Anamnesis
Varón de 55 años sin alergias conocidas ni antecedentes médico-quirúrgicos relevantes salvo diabetes mellitus tipo II en tratamiento con antidiabéticos orales e insulina. Consulta en noviembre de 2011 por un cuadro de 3 meses de dolor en el hemitórax derecho irradiado hacia el hipocondrio ipsilateral y el epigastrio sin relación con la ingesta ni con los esfuerzos.

Examen físico
ECOG-PS 0. Consciente y orientado. Bien nutrido e hidratado. Auscultación cardiopulmonar sin alteraciones destacables. Abdomen blando y depresible, no doloroso a la palpación, sin palparse masas ni visceromegalias.
Extremidades inferiores sin alteraciones.

Pruebas complementarias
- Se inicia el estudio mediante gastroscopia, que objetiva una lesión proliferativa de aspecto neoplásico abarcando la incisura y la cara anterior del antro, y que alcanza parte de la curvatura mayor, sobre la que se realiza una biopsia, siendo la anatomía patológica de adenocarcinoma de tipo difuso.
- Se realiza además una TC, apreciando una zona de realce de contraste a nivel del cuerpo gástrico con una extensión de unos 5 cm.
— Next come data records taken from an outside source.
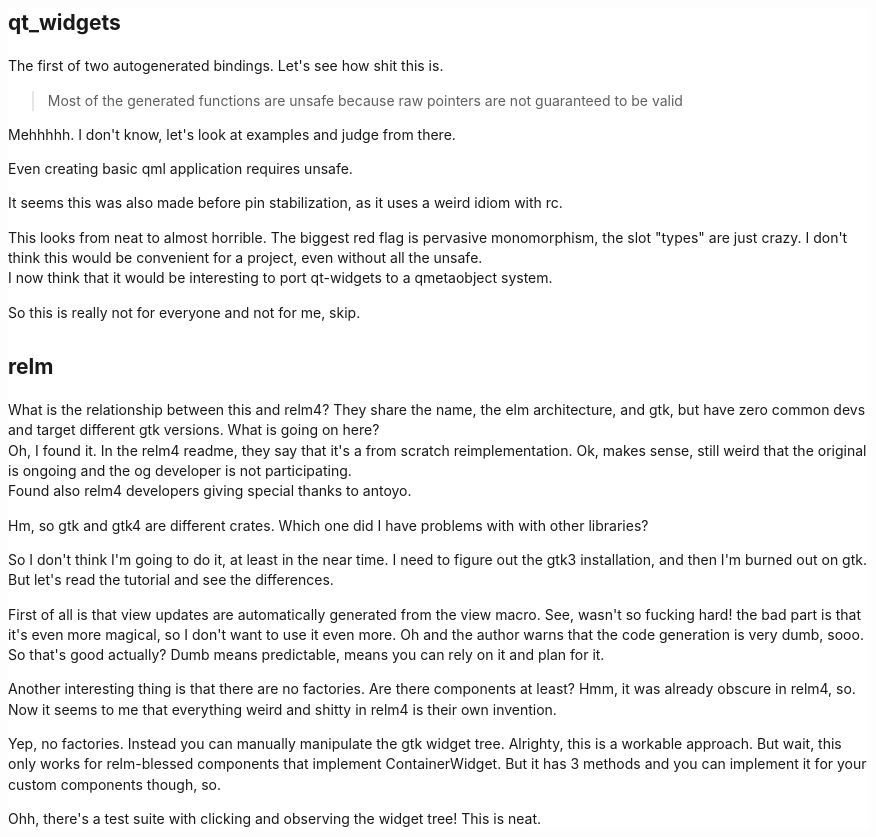 ## qt_widgets

The first of two autogenerated bindings. Let's see how shit this is.

> Most of the generated functions are unsafe because raw pointers are not
> guaranteed to be valid

Mehhhhh. I don't know, let's look at examples and judge from there.

Even creating basic qml application requires unsafe.

It seems this was also made before pin stabilization, as it uses a weird idiom
with rc.

This looks from neat to almost horrible. The biggest red flag is pervasive
monomorphism, the slot "types" are just crazy. I don't think this would be
convenient for a project, even without all the unsafe.  
I now think that it would be interesting to port qt-widgets to a qmetaobject
system.

So this is really not for everyone and not for me, skip.

## relm

What is the relationship between this and relm4? They share the name, the elm
architecture, and gtk, but have zero common devs and target different gtk
versions. What is going on here?  
Oh, I found it. In the relm4 readme, they say that it's a from scratch
reimplementation. Ok, makes sense, still weird that the original is ongoing and
the og developer is not participating.  
Found also relm4 developers giving special thanks to antoyo.

Hm, so gtk and gtk4 are different crates. Which one did I have problems with
with other libraries?

So I don't think I'm going to do it, at least in the near time. I need to
figure out the gtk3 installation, and then I'm burned out on gtk. But let's
read the tutorial and see the differences.

First of all is that view updates are automatically generated from the view
macro. See, wasn't so fucking hard! the bad part is that it's even more
magical, so I don't want to use it even more. Oh and the author warns that the
code generation is very dumb, sooo. So that's good actually? Dumb means
predictable, means you can rely on it and plan for it.

Another interesting thing is that there are no factories. Are there components
at least? Hmm, it was already obscure in relm4, so. Now it seems to me that
everything weird and shitty in relm4 is their own invention.

Yep, no factories. Instead you can manually manipulate the gtk widget tree.
Alrighty, this is a workable approach. But wait, this only works for
relm-blessed components that implement ContainerWidget. But it has 3 methods
and you can implement it for your custom components though, so.

Ohh, there's a test suite with clicking and observing the widget tree! This is
neat.

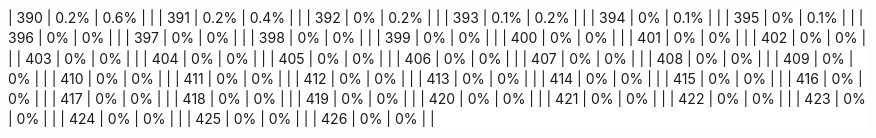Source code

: | 390 | 0.2% | 0.6% |  |
| 391 | 0.2% | 0.4% |  |
| 392 | 0% | 0.2% |  |
| 393 | 0.1% | 0.2% |  |
| 394 | 0% | 0.1% |  |
| 395 | 0% | 0.1% |  |
| 396 | 0% | 0% |  |
| 397 | 0% | 0% |  |
| 398 | 0% | 0% |  |
| 399 | 0% | 0% |  |
| 400 | 0% | 0% |  |
| 401 | 0% | 0% |  |
| 402 | 0% | 0% |  |
| 403 | 0% | 0% |  |
| 404 | 0% | 0% |  |
| 405 | 0% | 0% |  |
| 406 | 0% | 0% |  |
| 407 | 0% | 0% |  |
| 408 | 0% | 0% |  |
| 409 | 0% | 0% |  |
| 410 | 0% | 0% |  |
| 411 | 0% | 0% |  |
| 412 | 0% | 0% |  |
| 413 | 0% | 0% |  |
| 414 | 0% | 0% |  |
| 415 | 0% | 0% |  |
| 416 | 0% | 0% |  |
| 417 | 0% | 0% |  |
| 418 | 0% | 0% |  |
| 419 | 0% | 0% |  |
| 420 | 0% | 0% |  |
| 421 | 0% | 0% |  |
| 422 | 0% | 0% |  |
| 423 | 0% | 0% |  |
| 424 | 0% | 0% |  |
| 425 | 0% | 0% |  |
| 426 | 0% | 0% |  |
Además, se objetivan numerosas adenopatías de aspecto patológico tanto a nivel locorregional como a distancia en la región retroperitoneal.
- Se confirma la extensión metastásica mediante PET y ecoendoscopia. La ecoendoscopia objetiva pequeñas adenopatías subcentimétricas sospechosas en la zona del tronco celíaco, sobre las que se realiza una punción con aguja fina, con resultado anatomopatológico de infiltración por adenocarcinoma.

Diagnóstico
En resumen, es diagnosticado en diciembre de 2011 de un adenocarcinoma gástrico de tipo difuso cT3 N2 M1 por adenopatías retroperitoneales. Se realiza determinación de Her2, que es negativa.

Tratamiento
Inicia tratamiento de primera línea de quimioterapia paliativa según esquema EOX, objetivándose respuesta parcial tras 3 ciclos y respuesta completa tras 6. En enero de 2013, tras un intervalo libre de progresión de 8 meses, se constata progresión en forma de adenopatías mediastínicas y peritronco celíaco, así como la aparición de un nódulo suprarrenal derecho. Se propone una segunda línea de quimioterapia con esquema docetaxel 75 mg/m2 trisemanal entre enero y marzo 2013, del que recibe 3 ciclos, objetivándose progresión de la enfermedad a nivel ganglionar y dudosamente a nivel óseo en abril de 2013. En ese momento inicia una tercera línea de quimioterapia con esquema irinotecán 150 mg/m2 quincenal entre abril y septiembre de 2013, tras 6 ciclos presenta respuesta parcial y tras 12 respuesta completa de la enfermedad ganglionar y suprarrenal, describiéndose a nivel hepático únicamente una disminución difusa de la densidad compatible con esteatosis.

Evolución
A las 2 semanas de finalizar el tratamiento el paciente consulta por dolor en el hombro, el hemitórax y el hipocondrio derecho, errático, sin relación con los movimientos y que se alivia parcialmente con analgesia. Debido a la persistencia del cuadro clínico es hospitalizado en octubre de 2013. En ese momento, en la exploración física destaca hepatomegalia de 3 cm dolorosa a la palpación, y en la analítica presenta alteración de las pruebas de función hepática consistente en hipertransaminemia y colostasis disociada. Se realizan una ecografía abdominal, en la que no se objetivan alteraciones salvo cambios compatibles con esteatosis hepática, y una TC que describe un derrame pleural bilateral, una disminución de calibre de las venas suprahepáticas y de la vena cava en su porción intrahepática, así como también disminución del calibre de la vena porta derecha y edema periportal. Se objetiva además un hígado heterogéneo, observándose áreas de mayor densidad en la periferia de los segmentos VIII y II que sugieren alteraciones de la perfusión hepática y áreas de hipodensidad que afectan al lóbulo caudado rodeando la vena cava en su trayecto intrahepático en probable relación con áreas de necrosis hepática; los hallazgos en el contexto clínico del paciente son compatibles con enfermedad venoclusiva hepática o síndrome de Budd-Chiari. Inicialmente se instaura tratamiento anticoagulante con HBPM y analgesia, a pesar de lo cual el paciente evoluciona desfavorablemente con empeoramiento de la función hepática. Se desestiman otras medidas invasivas distintas del manejo médico conservador, dado el pronóstico y el escaso margen terapéutico oncológico posterior. El paciente fallece tras 2 semanas de ingreso, en noviembre de 2013.